## WHAT NEEDS TO BE DONE
Return every line of the records that contains the string "wireOp", matching case exactly.

## DATA TO USE
====

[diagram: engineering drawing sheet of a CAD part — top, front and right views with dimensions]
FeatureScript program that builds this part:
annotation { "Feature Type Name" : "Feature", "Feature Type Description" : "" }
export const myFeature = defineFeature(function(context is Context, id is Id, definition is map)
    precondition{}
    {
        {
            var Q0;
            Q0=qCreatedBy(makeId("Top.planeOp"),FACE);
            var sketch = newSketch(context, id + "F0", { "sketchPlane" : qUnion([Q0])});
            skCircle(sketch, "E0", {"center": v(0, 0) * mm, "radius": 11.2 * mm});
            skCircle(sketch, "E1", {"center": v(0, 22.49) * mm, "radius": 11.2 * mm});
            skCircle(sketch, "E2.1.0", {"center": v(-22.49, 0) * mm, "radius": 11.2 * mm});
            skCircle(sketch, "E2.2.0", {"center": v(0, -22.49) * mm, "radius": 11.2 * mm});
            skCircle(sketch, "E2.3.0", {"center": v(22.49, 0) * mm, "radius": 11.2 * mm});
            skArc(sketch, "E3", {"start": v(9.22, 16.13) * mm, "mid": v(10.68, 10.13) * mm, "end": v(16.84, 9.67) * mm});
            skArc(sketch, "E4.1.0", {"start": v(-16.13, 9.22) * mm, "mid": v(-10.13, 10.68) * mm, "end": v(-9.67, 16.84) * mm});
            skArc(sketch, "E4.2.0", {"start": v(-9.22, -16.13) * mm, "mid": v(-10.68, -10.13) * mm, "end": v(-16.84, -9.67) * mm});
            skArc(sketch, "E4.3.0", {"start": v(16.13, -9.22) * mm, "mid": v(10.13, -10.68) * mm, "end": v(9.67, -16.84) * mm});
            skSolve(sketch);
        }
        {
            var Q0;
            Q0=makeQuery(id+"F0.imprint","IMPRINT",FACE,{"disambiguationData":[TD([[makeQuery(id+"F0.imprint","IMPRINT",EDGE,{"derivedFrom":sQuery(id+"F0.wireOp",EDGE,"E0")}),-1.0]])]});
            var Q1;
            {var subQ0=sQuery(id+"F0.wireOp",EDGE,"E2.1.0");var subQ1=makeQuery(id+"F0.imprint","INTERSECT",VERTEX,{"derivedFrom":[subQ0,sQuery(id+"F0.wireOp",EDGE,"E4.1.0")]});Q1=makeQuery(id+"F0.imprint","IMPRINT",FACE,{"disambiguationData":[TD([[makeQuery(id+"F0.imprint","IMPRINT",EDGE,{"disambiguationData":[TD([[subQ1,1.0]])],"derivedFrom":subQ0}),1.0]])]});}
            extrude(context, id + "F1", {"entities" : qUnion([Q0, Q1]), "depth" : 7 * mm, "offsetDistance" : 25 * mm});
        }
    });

====

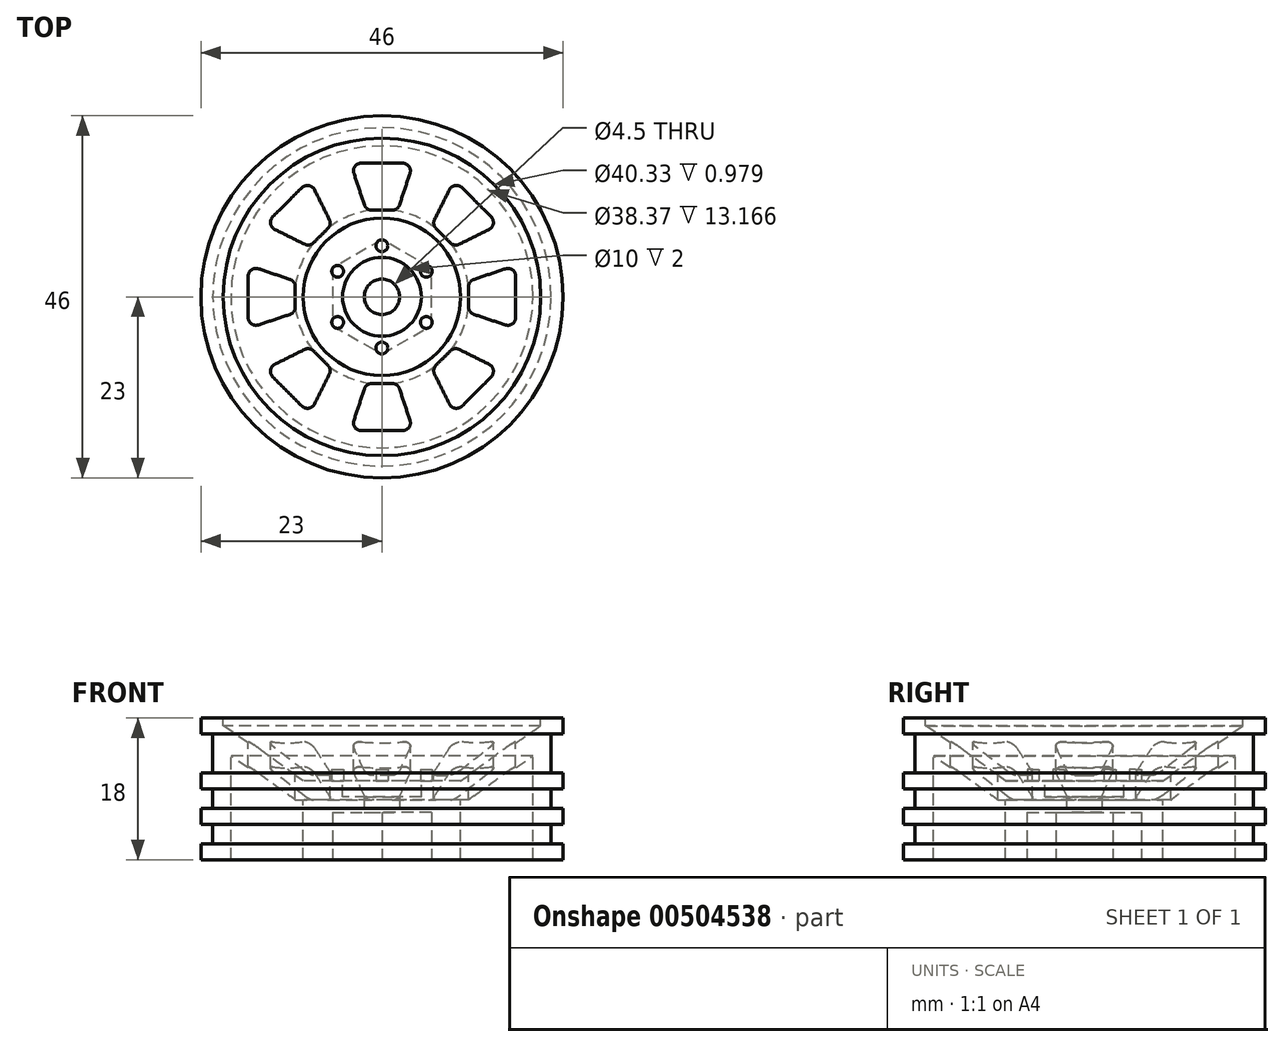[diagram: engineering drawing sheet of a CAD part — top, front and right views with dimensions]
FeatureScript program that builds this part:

====

## WORKED SOLUTION
            Q0=makeQuery(id+"F0.imprint","IMPRINT",FACE,{"disambiguationData":[TD([[makeQuery(id+"F0.imprint","IMPRINT",EDGE,{"derivedFrom":sQuery(id+"F0.wireOp",EDGE,"E0")}),-1.0]])]});
            {var subQ0=sQuery(id+"F0.wireOp",EDGE,"E2.1.0");var subQ1=makeQuery(id+"F0.imprint","INTERSECT",VERTEX,{"derivedFrom":[subQ0,sQuery(id+"F0.wireOp",EDGE,"E4.1.0")]});Q1=makeQuery(id+"F0.imprint","IMPRINT",FACE,{"disambiguationData":[TD([[makeQuery(id+"F0.imprint","IMPRINT",EDGE,{"disambiguationData":[TD([[subQ1,1.0]])],"derivedFrom":subQ0}),1.0]])]});}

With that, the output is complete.